Faire les courses, sortir, voir une publicité était devenu stressant, car la nourriture était partout et je voulais tout manger.
J'ai dû m'obliger à me resservir des quantités normales et équilibrées, ce qui me laissait dans un sentiment de "privation" perpétuelle, de frustration, car je n'étais jamais rassasiée.
Au prix de grands efforts et de beaucoup de frustration, j'ai pris un total de 17 kg. Pour autant, ce poids supplémentaire n'a rien de grave ni d'anormal, mais il était compliqué à gérer pour moi.
Le mental
Ce rapport à la nourriture jouait sur mon mental, et je suis tombée dans une sorte de boucle qui me tirait vers le bas.
Vous savez, l'espèce de monstre au-dessus de la tête qui vous dit :
"Tu es grosse, tu es moche, tu es une mauvaise mère car tu n'arrives pas à t'empêcher de manger même pour ton bébé, tu ne te reverras jamais mince, tu ne retrouveras jamais ton corps, tu ne retrouveras jamais d'emploi."
Et sur le chemin de la culpabilité, je tombais dans la dépression.
Je m'enfermais un peu plus chaque jour, d'abord dans ma maison, puis dans le silence, je ne voulais plus qu'on me prenne en photo, je ne voulais plus qu'on me voie enceinte, car je ne voulais pas qu'on me voie grosse. Je ne me reconnaissais pas, je ne me supportais plus.
La tristesse avait pris le dessus, et cette période que tout le monde semble tant apprécier, je ne l’ai pas trouvée agréable.
Je me sentais isolée, frustrée, piégée dans mon propre corps, avec l'impression que le monde extérieur ne comprenait pas, que les attentes sociétales de la "maternité épanouie" ne correspondaient pas du tout à ce que je vivais.
C'était difficile de me sentir soutenue, car je ressentais la pression de devoir être "heureuse" et "rayonnante", ce qui ne faisait qu'amplifier ma détresse.
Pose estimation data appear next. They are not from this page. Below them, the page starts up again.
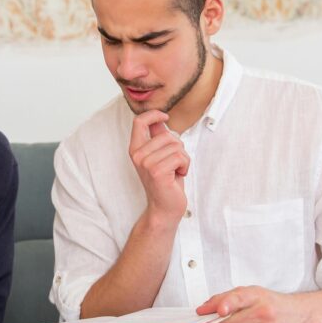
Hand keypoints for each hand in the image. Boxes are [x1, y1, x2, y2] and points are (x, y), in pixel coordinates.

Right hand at [128, 111, 189, 226]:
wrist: (165, 207)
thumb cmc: (165, 182)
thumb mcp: (160, 156)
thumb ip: (158, 139)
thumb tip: (160, 120)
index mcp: (136, 149)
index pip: (139, 122)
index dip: (153, 115)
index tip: (165, 117)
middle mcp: (138, 155)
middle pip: (166, 134)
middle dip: (178, 147)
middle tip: (174, 163)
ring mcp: (146, 163)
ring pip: (176, 146)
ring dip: (183, 158)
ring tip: (176, 170)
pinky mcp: (157, 171)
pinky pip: (180, 157)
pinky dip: (185, 166)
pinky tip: (179, 175)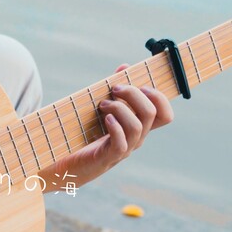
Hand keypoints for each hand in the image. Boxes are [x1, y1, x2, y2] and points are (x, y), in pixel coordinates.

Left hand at [41, 64, 173, 189]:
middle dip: (134, 94)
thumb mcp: (102, 109)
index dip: (159, 97)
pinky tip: (105, 118)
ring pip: (138, 126)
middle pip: (152, 114)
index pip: (165, 115)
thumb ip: (115, 90)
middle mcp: (136, 138)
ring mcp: (124, 149)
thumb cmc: (85, 136)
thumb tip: (124, 66)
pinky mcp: (109, 157)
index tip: (141, 85)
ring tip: (103, 104)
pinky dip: (115, 127)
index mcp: (138, 127)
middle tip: (115, 88)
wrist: (66, 164)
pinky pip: (122, 143)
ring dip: (120, 108)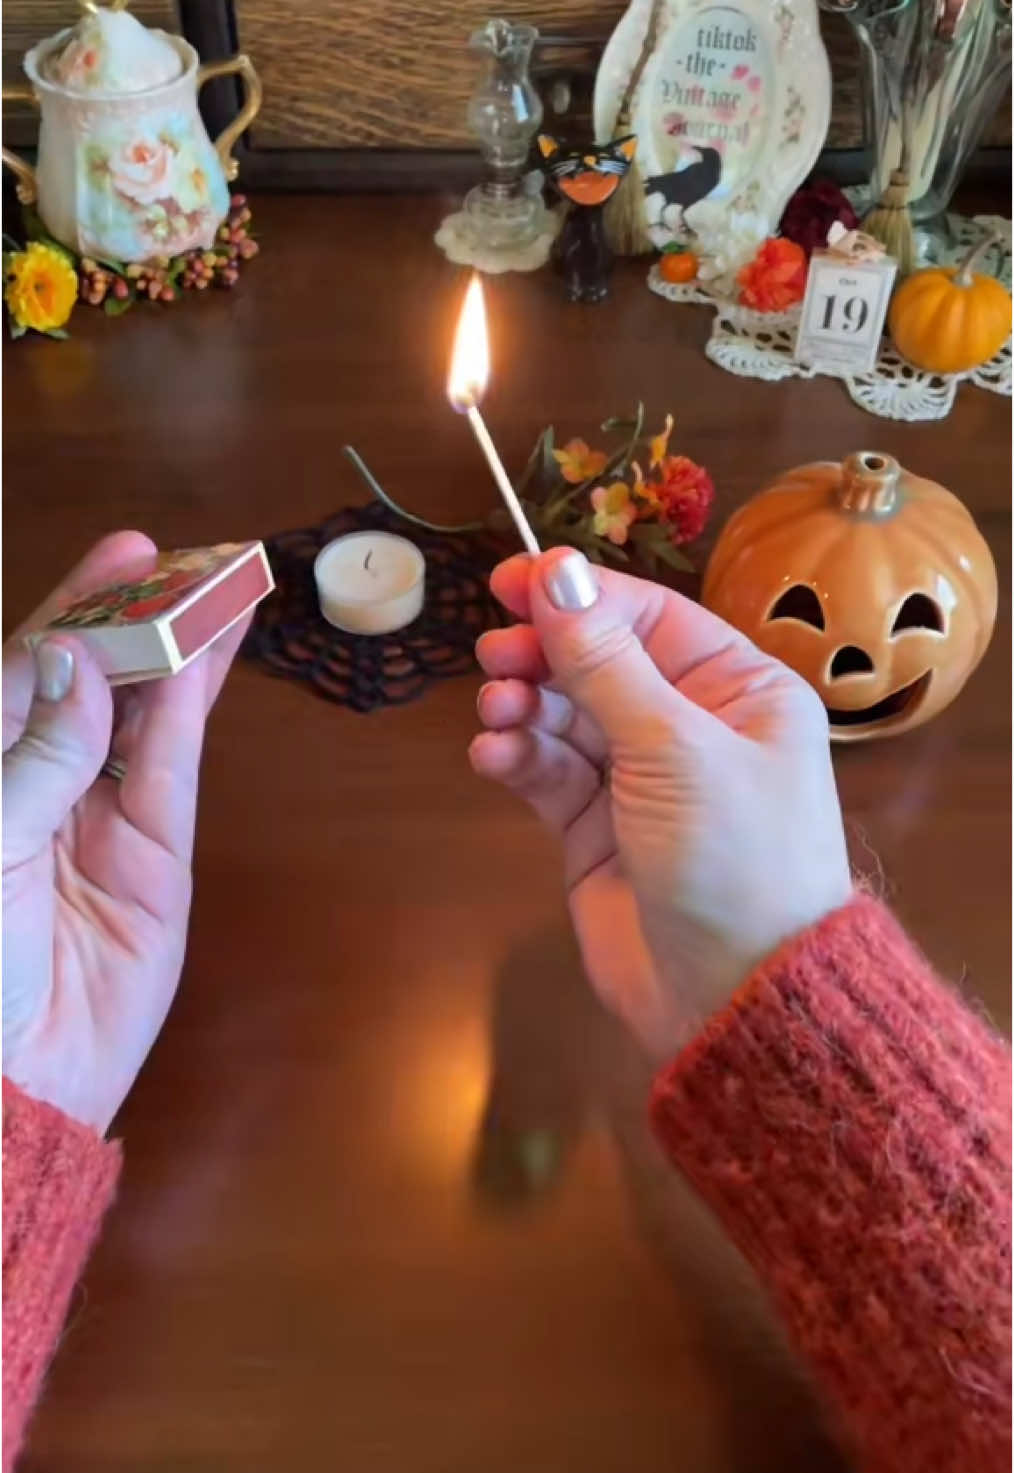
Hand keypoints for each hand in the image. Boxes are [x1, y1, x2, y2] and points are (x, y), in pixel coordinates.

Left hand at [3, 533, 249, 1132]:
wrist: (11, 1079)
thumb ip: (34, 754)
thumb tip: (74, 660)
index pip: (32, 672)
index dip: (77, 608)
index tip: (123, 551)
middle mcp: (40, 786)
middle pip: (95, 684)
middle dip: (137, 619)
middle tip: (184, 559)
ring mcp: (102, 820)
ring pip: (144, 717)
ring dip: (179, 654)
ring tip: (219, 591)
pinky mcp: (156, 860)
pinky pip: (173, 769)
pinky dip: (191, 712)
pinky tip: (209, 659)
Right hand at [470, 549, 851, 1056]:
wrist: (734, 998)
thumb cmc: (732, 857)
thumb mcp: (673, 749)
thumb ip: (606, 662)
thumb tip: (557, 570)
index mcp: (740, 691)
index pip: (652, 617)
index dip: (580, 594)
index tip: (509, 580)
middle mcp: (692, 726)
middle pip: (601, 662)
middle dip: (545, 653)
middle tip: (495, 655)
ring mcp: (641, 781)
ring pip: (567, 717)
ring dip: (526, 707)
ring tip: (497, 713)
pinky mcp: (596, 831)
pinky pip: (550, 774)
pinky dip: (519, 759)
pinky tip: (494, 757)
Je me souviens aussi de m'être sentie coupable de ne pas aimer la grossesse, comme si je n'étais pas à la hauteur de ce rôle de future maman. Mais il est important de se rappeler que chaque expérience est unique, et que ressentir ce que j'ai ressenti n'enlève rien à l'amour immense que je porte à mes enfants. Je les ai désirés plus que tout au monde, et c'est cela qui compte au final. Mais il est aussi normal et acceptable de ne pas aimer chaque étape du processus.